EUメルコスールFTAでは、アルゼンチンのアルベルト・フェルナンデス大統領がメルコスール加盟国は2019年に合意した協定内容について批判的と述べた。また、交渉の停滞はEUの食品産業の保護主義的な姿勢の結果とした。加えて、EUがメルコスールに提示した環境分野のサイドレターは、環境、経済、社会の3つの側面を持つ持続可能性のうち、環境についてのみ過度に焦点を当てていると批判。EUの提案は、協定の有無にかかわらず、環境問題に関する一方的な措置から身を守るメカニズムを導入する好機と述べた。それでも、EUとの協定はメルコスールにとって新たなバリューチェーンや新技術、雇用の創出につながるものとして評価した。

ブラジルのルイス・イナシオ・ルーラ・ダ・シルバ大統領は、EUとのFTAはメルコスールの次期議長国ブラジルの優先事項の1つとしたが、EUが提示しているサイドレターについて「私はEUとの協定の締結に全力を尽くしているが、それはバランスの取れたものでなければならず、生産的な統合と再工業化を促進する公共政策の採択に必要なスペースを確保するものでなければならない。EUが2023年3月に提示したサイドレターは受け入れられない。戦略的パートナーは不信感や制裁の脅威に基づいて交渉することはない」と述べた。また、メルコスールが交渉中のカナダ、韓国、シンガポールとのFTA交渉を前進させるとともに、中国やインドネシア、ベトナム、中米・カリブ諸国との新たな交渉の糸口を今後探りたいとも述べた。

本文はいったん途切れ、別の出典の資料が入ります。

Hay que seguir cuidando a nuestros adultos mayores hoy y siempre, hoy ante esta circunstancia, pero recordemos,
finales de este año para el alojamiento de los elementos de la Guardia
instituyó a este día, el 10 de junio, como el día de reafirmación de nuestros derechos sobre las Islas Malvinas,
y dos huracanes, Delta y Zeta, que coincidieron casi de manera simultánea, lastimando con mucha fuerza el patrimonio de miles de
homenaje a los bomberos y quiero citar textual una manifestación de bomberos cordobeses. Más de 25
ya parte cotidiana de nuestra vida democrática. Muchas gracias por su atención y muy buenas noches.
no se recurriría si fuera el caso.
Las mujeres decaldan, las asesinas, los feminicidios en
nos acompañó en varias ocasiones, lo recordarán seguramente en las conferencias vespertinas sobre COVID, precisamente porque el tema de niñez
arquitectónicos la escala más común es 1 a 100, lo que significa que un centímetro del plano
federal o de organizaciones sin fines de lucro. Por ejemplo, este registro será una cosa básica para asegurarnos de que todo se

EUメルコスールFTAは2019年に妥結したが、現時点でもまだ署名には至っていない。EUはアマゾンでの違法森林伐採などを懸念し、FTA推進に消極的と報じられていた。他方で、欧州の19の産業団体は7月4日、EUメルコスールFTAの早期締結を要請する共同書簡をEUに提出している(2023年7月10日記事参照)。